Maybe I was unsure of how this test was going to be, unsure of myself ... just unsure. My nails pressed my palms just thinking of sitting for that test. Yet it was a normal test. Could it be I had picked up Jaya's habits?

Then I remembered that Jaya had an illness. Anxiety for almost a year.

She will manage...

Did you just try to deem your friend's struggle as small?

A voice back in my mind pressed. It did almost every time I thought about something.

The alarm sound of my clock tingled my ears causing my eyes to open. I realized I had slept while reading. I closed the book and kept it inside my bag. Just then I remembered. If I hurried down I might catch up with my mom before she leaves for work. It was 6:02 am.

I rushed down and as I neared the kitchen I could feel the warm coffee aroma calming my senses. Mom loved having coffee early in the morning. I stopped at my tracks when I saw the empty kitchen. All that was left was freshly brewed coffee in the kettle.

I missed my mother. A daily morning hug and a smile from her was not enough even though I wanted it. I missed a motherly figure.

But she is busy saving lives as a nurse, stop being selfish. Next time, you should wake up much earlier than today.

My mind taunted. I exhaled deeply again feeling tired once more having to debate again with myself. I dragged myself back to my room to get ready for school. After cleaning myself well and getting ready, I started walking to school. I didn't feel like having breakfast especially when I was alone.

As I reached, I quickly settled in, for biology class. I was early in class like usual, to avoid people's gazes and to avoid walking all the way to the back of the class knowing someone will look. Though I knew people hardly recognized me in class, just walking to my sit when people were there was enough to make me dizzy.

Fainting might bring some attention towards me. I didn't want attention.

Soon people started filling the class while the talking voices of my classmates started to build up. Everyone was discussing about the upcoming test I suppose.

I looked at my book making sure I didn't move my eyes away from it. My palm started feeling sweaty. Something that happened everyday, when I was around people. Everytime I was around people, I felt like I was in a rollercoaster ride, a scary rollercoaster ride. How I wish Jaya's sitting position was next to mine.

" Hey fags! Who's up for a joke? " Parkour's voice erupted from infront of the class.

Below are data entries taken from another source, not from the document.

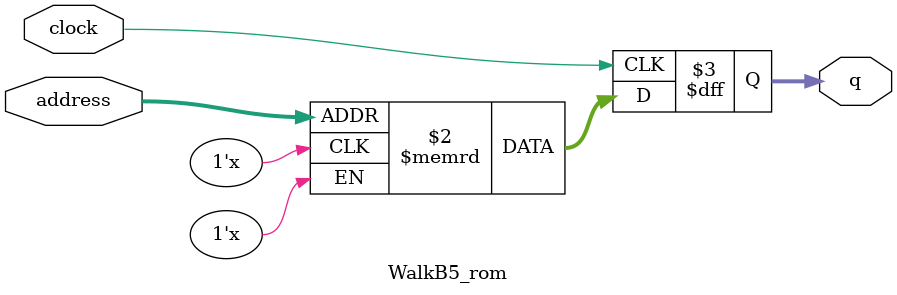
<source format=sv>
module WalkB5_rom (
	input logic clock,
	input logic [12:0] address,
	output logic [2:0] q
);

logic [2:0] memory [0:5399] /* synthesis ram_init_file = "./WalkB5/WalkB5.mif" */;

always_ff @ (posedge clock) begin
	q <= memory[address];
end

endmodule

</source>
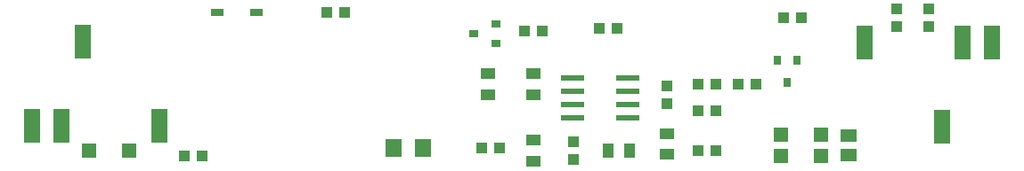
<source format=gtp>
G75*
%MOIN*%
%OFA0B0*%
%FSLAX25Y25*%
%IPPOS*%
%LPD*%
%AMOC8*
5,1,8,0,0,1.08239X$1,22.5*
%
%ADD10R,0.05512X0.04331*%
%ADD11R,0.04331X0.05512*%
%ADD12R,0.06299X0.07087*%
%ADD13R,0.05512X0.05512*%
%ADD14R,0.04724X0.02756*%
%ADD15R,0.08661X0.02362*%
%ADD16R,0.03543X0.03150*%
%ADD17R,0.03150X0.03543*%
%ADD18R,0.03937X0.04331*%
%ADD19R,0.05906X0.05118*%
%ADD20R,0.04331X0.03937*%
%ADD21R,0.06000X0.12500*%
D10*
X0184300Y0037363D03*
X0201300Y0037363D03*
X0201300Y0045237D03*
X0184300Y0045237D03*
X0251300Y0022737D03*
X0251300Y0014863D03*
X0201300Y0012363D03*
X0201300Y0020237D03*
D11*
X0229363Y0016300D03*
X0237237Y0016300D03*
D12*
X0159812Y0017300D03*
X0148788Y0017300D03*
D13*
X0049780Y0016300D03*
X0034820Y0016300D03*
X0293820Y0014300D03*
X0308780Y0014300D03*
X0308780Y0022300D03*
X0293820Y0022300D03*
D14*
X0097583Y0068300D03*
X0083017Y0068300D03*
D15*
X0216064Y0043800D03*
X0236536Y0043800D03*
X0236536Y0038800D03*
X0236536Y0033800D03*
X0236536Y0028800D03*
X0216064Y0028800D03*
X0216064Y0033800D03*
X0216064Y0038800D03*
D16*
X0187237Y0056560D03*
X0178969Y0060300D03*
X0187237Y0064040D03*
D17*
X0292560Y0050237D03*
X0300040Y0050237D03*
X0296300Y0041969D03*
D18*
X0070454Y0014300D03*
X0077146Y0014300D03*
X0181954Y0017300D03*
X0188646Y0017300D03*
X0262954Y0016300D03*
X0269646Y0016300D03*
X0269646Y0031300D03*
X0262954Y0031300D03*
X0262954Y0041300D03*
X0269646Y0041300D03*
X0277954Y0041300D03*
X0284646Y0041300D03*
X0204646Y0061300D03*
X0197954Y0061300D03*
X0225954Y0062300D03*
X0232646Y0062300D03*
X0294954Y0066300D03*
X0301646Y0066300D03*
X0130646Y0068300D03*
X0123954Y0068300D03*
D19*
X0319300Y0022040D03*
X0319300Y0014560D03*
D20*
X0251300Y0033954D03*
X0251300Y0040646D03*
X0216300Y0019646D03*
X0216300Y0012954D03*
X0337300Y0062954D03*
X0349300Y0062954D03*
X0349300Y0069646D03*
X0337300Y0069646D03*
D21*
X0325402Y0057050D03*
X0361969Y0057050D03*
X0372891Y0057050D03*
X0354158Y0025440D03*
X0061213Y0025550D03*
X0024646Y0025550D03*
X0013724Y0025550D03*
X0032457Y0057160D03*
M02*

</source>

"Save us from the panic we have because of the test, Parkouuuurrr!" A voice from a class mate responded as most of the people shouted yes to Parkour.

Parkour usually made everyone around him at ease with his dark humored jokes. I couldn't imagine anyone finding a cheerful person like Parkour annoying.

"How many people does it take to start a riot?"

Everyone shouted every number they could think of back at parkour.

"No one got it right" Parkour chuckled at the silence.

"It's a Minus one" he said slowly enough for everyone to grasp his joke.

Everyone roared in laughter except me. Instead it felt empty. But the laughter's was enough to make blood rush all over. The biology teacher arrived minutes after the joke and distributed the exams . When we started doing the exams, a part of me felt sleepy. I completely felt disinterested although I prepared this exam for the past one week.

After the test I made sure to wait for everyone to leave so I could. I grabbed my backpack immediately and started scrambling to the door. Before I reached the door I stopped when I heard some girls speaking. I exhaled deeply.

I slowly walked to the door and peeked to see who it was.

I saw some girls speaking to Jaya. She seemed like she could break into tears from what they said any moment from now. Her watery eyes narrowed to hold in the tears while her lips pressed to a thin line. She stood there as if everything was okay but it wasn't.

I wish I could walk there and stop them. I wish I could hug Jaya. All I did was nothing but wish because I was nothing more but a big damn coward. And as usual the guilt kicked in; I wasn't good enough.